* **WHAT YOU NEED TO DO**
Copy out the records below word for word, from the start of the records through the line containing "country: Honduras", and give nothing beyond that stretch.

* **INPUT**

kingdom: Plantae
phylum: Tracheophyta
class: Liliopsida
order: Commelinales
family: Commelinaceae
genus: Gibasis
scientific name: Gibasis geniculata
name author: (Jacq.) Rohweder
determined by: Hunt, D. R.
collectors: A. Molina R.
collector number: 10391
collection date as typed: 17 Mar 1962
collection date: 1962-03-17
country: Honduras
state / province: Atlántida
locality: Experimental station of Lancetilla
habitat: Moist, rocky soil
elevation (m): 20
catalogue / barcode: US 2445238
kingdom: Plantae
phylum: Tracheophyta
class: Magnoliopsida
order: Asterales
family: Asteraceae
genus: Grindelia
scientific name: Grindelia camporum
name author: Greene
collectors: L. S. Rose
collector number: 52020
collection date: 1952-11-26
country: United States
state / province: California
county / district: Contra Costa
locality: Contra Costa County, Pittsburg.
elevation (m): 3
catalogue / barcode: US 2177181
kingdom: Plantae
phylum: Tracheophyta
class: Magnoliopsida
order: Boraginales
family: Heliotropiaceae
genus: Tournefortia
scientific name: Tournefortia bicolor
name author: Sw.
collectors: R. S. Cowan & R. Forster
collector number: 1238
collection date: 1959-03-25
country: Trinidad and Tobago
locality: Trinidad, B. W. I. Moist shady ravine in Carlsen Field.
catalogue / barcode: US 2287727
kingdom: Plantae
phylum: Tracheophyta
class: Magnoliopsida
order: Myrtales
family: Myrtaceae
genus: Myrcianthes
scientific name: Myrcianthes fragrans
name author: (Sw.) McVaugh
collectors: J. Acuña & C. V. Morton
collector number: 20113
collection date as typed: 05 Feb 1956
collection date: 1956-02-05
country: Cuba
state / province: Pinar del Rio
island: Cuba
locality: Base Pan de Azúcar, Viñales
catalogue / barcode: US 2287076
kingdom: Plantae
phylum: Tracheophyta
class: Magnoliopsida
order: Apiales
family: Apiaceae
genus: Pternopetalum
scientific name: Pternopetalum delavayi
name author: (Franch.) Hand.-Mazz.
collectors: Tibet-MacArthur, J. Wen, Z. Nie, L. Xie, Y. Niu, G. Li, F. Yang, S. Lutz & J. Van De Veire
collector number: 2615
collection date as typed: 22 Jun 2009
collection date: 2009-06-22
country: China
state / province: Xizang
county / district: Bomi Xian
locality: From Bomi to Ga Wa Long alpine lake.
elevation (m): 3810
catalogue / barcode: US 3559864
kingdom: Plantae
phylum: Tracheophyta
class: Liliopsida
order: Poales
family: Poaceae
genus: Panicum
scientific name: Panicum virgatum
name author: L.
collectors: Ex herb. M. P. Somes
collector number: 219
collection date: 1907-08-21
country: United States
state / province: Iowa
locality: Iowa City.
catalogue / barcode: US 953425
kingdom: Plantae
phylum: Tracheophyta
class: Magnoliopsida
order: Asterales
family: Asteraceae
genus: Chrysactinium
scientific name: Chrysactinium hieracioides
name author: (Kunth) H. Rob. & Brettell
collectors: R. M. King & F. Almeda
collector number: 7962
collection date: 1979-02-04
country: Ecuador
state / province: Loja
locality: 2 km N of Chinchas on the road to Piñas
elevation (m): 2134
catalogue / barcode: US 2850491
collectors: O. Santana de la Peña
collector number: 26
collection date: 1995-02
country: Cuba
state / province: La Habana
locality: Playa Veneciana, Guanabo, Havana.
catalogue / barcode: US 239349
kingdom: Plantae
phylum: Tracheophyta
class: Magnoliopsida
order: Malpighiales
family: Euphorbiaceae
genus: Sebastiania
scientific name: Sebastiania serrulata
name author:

* **ANSWER TO THE EXERCISE**
kingdom: Plantae
phylum: Tracheophyta
class: Liliopsida
order: Commelinales
family: Commelinaceae
genus: Gibasis
scientific name: Gibasis geniculata
name author: (Jacq.) Rohweder
determined by: Hunt, D. R.
collectors: A. Molina R.
collector number: 10391
collection date as typed: 17 Mar 1962
collection date: 1962-03-17
country: Honduras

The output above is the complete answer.